Pamiętajmy, że niewielka ilość glutenu może być także w konserwach rybnych, pasztecie, majonezie czy lodach, jeśli nie mają certyfikatu. Nie każdemu choremu to zaszkodzi, ale cierpiącym na celiakię i mocno uczulonym tak. Poza produktami z przekreślonym kłosem możemy jeść takie oto produkty: ryż, kukurydza, ziemniaki, soja, proso, gryka, tapioka, amarantus, maniok, soczewica, fasola, sago, sorgo, orzechy, a także mięso, mleko, wszystkie owoce i warzywa. Możemy je jeść bez obawy, że zaszkodzą, w ilości dostosowanej do naszych potrzeb.

Generalnie gluten ma ostatnio złą sławę. Po cukrze i tłuszczach niektórzy okrzyknęli go, jeśli nie kolejnym „zabójcą” to przynajmniej odpowiedzialnym za otyłość i choroby przewodu pokarmowego lub stany zapalne. Nie ulegajmy glutenowej fobii i przejściowej żywieniowej modzie. Dieta bezglutenowa nie jest dobrym pomysłem dla ogółu społeczeństwa. Jeśli dotąd nie mieliśmy żadnych dolegliwości po kanapce z pszennego chleba, kawałku drożdżowego ciasta, pizzy czy spaghetti, nie eliminujmy potraw z pszenicy, żyta czy jęczmienia. A nawet, jeśli jakieś dolegliwości się pojawiły, to najpierw poszukajmy przyczyny. Po co zubażać dietę na wszelki wypadek? Przecież potrawy zbożowe, szczególnie z pełnego ziarna dostarczają nam, poza glutenem, cennych witamin z grupy B i dużo błonnika. Nagłe całkowite odstawienie produktów mącznych może spowodować niekorzystne zmiany mikroflory jelitowej i źle wpłynąć na układ nerwowy.
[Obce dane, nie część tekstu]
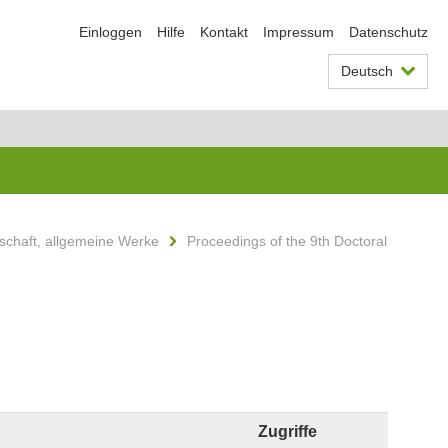
Einloggen
Hilfe
Kontakt
Impressum
Datenschutz
Deutsch
schaft, allgemeine Werke
Proceedings of the 9th Doctoral
Zugriffe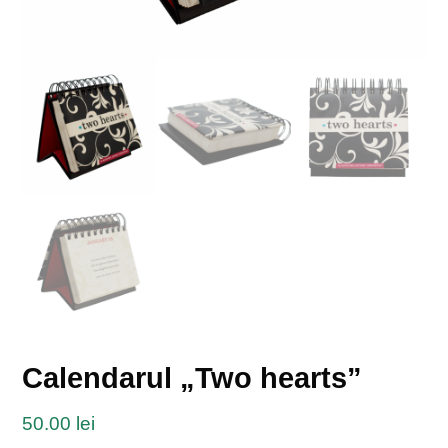
Calendarul „Two hearts”
50.00
lei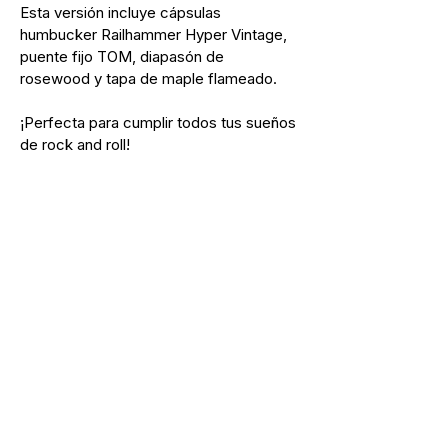
DIAPASÓN.
Rosewood
Esta versión incluye cápsulas 
humbucker Railhammer Hyper Vintage, 
(12")
puente fijo TOM, diapasón de 
rosewood y tapa de maple flameado. 
TRASTES.
22 - 0.110"W
x 0.050"H
¡Perfecta para cumplir todos tus sueños 
de rock and roll!
ALMA.
Acción dual,
acceso por
headstock
CLAVIJAS.
Reverend
Pin-Lock
NUT.
43mm ancho
- Boneite
CONTROLES.
Volumen,
Tono, Bajos,
3-Way switch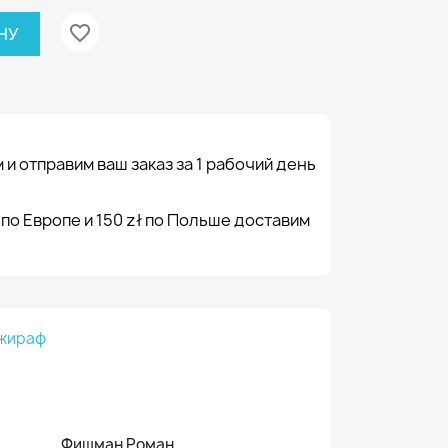
favorite_border
НУ
 и отправим ваш заказ за 1 рабочий день
 по Европе и 150 zł по Польше доставим
 жираф
Фишман Роман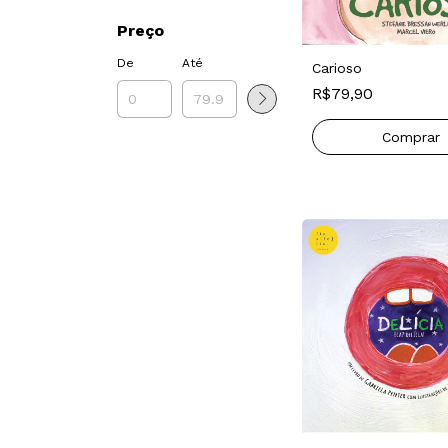
Preço
De
Até
Carioso
R$79,90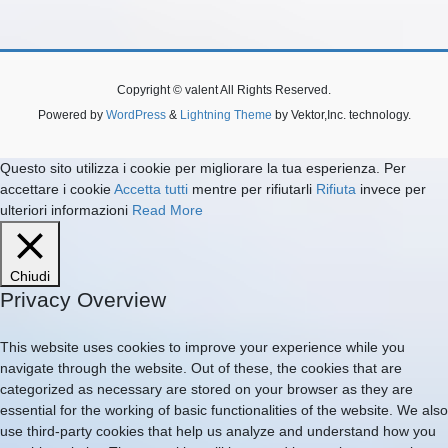
Copyright © valent All Rights Reserved.
Powered by
WordPress
&
Lightning Theme
by Vektor,Inc. technology.
Questo sito utilizza i cookie per migliorare la tua esperienza. Per
accettare i cookie
Accetta tutti
mentre per rifiutarli
Rifiuta
invece per
ulteriori informazioni
Read More
Chiudi
Privacy Overview
This website uses cookies to improve your experience while you
navigate through the website. Out of these, the cookies that are
categorized as necessary are stored on your browser as they are
essential for the working of basic functionalities of the website. We also
use third-party cookies that help us analyze and understand how you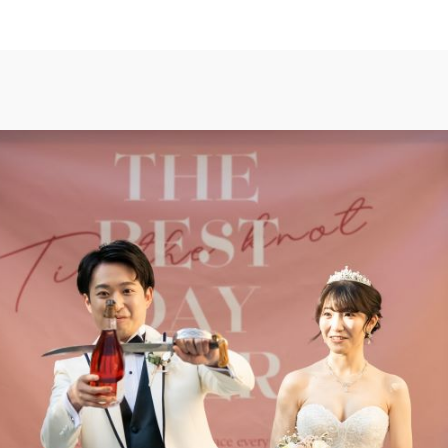
TOP
トップ
FAIR INFO
ブライダルフェアの魅力をご案内
PHOTO GALLE
フォトギャラリー
CEREMONY
挙式
CUISINE
料理
ACCESS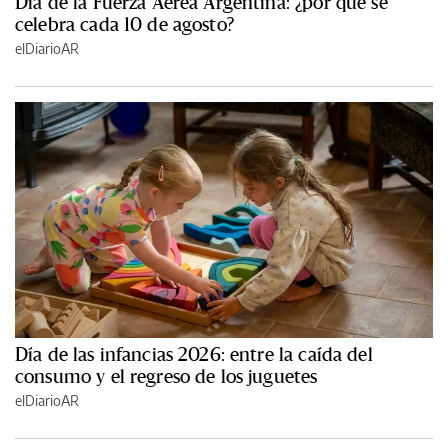
Día de la Fuerza Aérea Argentina: ¿por qué se
celebra cada 10 de agosto?
elDiarioAR
Día de las infancias 2026: entre la caída del
consumo y el regreso de los juguetes
elDiarioAR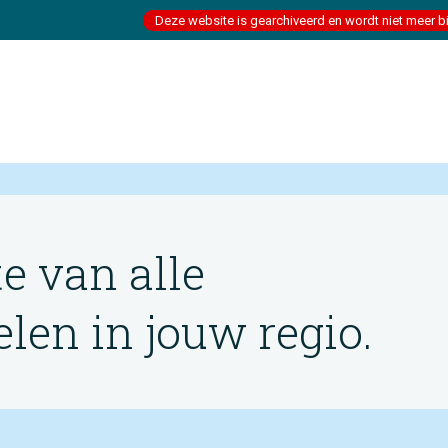
Deze website is gearchiveerd en wordt niet meer b
te van alle
en in jouw regio.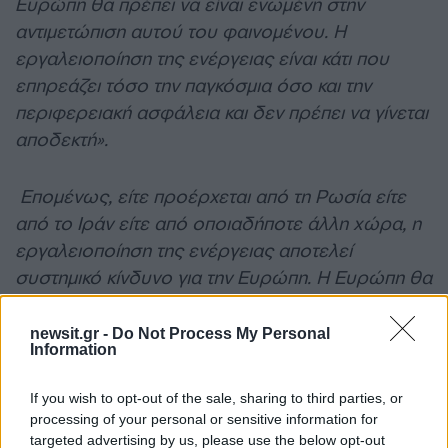
Ευρώπη θα πρέπει να είναι ενωμένη στην
αντιμετώπιση αυτού του φαινομένου. Η
εργαλειοποίηση της ενέργειας είναι κάτι που
επηρεάζει τόσο την παγκόσμια όσο και την
περιφερειακή ασφάλεια και δεν πρέπει να γίνεται
αποδεκτή».
Επομένως, είτε προέρχεται από τη Ρωσία είτε
από το Ιράν είτε από οποιαδήποτε άλλη χώρα, η
εργαλειοποίηση της ενέργειας αποτελεί
συστημικό κίνδυνο για την Ευρώπη. Η Ευρώπη θα
πρέπει να είναι ενωμένη στην αντιμετώπιση αυτού
του φαινομένου. Η εργαλειοποίηση της
newsit.gr -
Do Not Process My Personal
Information
ενέργειας είναι κάτι που επηρεάζει τόσο την
παγκόσμια όσο και την περιφερειακή ασφάλεια
If you wish to opt-out of the sale, sharing to third parties, or
και δεν πρέπει να γίνεται αποδεκτή
».
processing of your personal or sensitive information for
targeted advertising by us, please use the below opt-out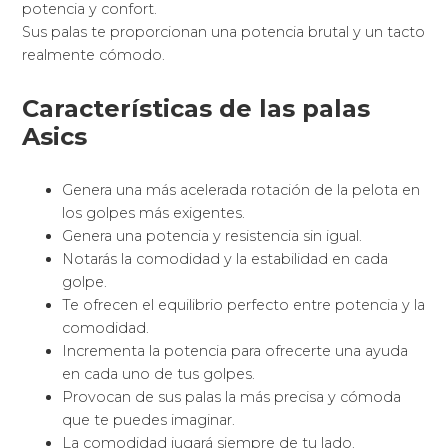
potencia y confort.
Sus palas te proporcionan una potencia brutal y un tacto
realmente cómodo.
Características de las palas
Asics
Genera una más acelerada rotación de la pelota en
los golpes más exigentes.
Genera una potencia y resistencia sin igual.
Notarás la comodidad y la estabilidad en cada
golpe.
Te ofrecen el equilibrio perfecto entre potencia y la
comodidad.
Incrementa la potencia para ofrecerte una ayuda
en cada uno de tus golpes.
Provocan de sus palas la más precisa y cómoda
que te puedes imaginar.
La comodidad jugará siempre de tu lado.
Naszych publikacji nie należy traktować jako wytycznych postępowania medycznego w stosunku do każdego pacjenta. O postępowaniu medycznym, w tym o zakresie i częstotliwości badań diagnostycznych i/lub procedur terapeutycznych decyduje lekarz, zgodnie ze wskazaniami medycznymi, które ustala po zapoznaniu się ze stanem pacjenta. Lekarz podejmuje decyzję indywidualnie w porozumieniu z pacjentem.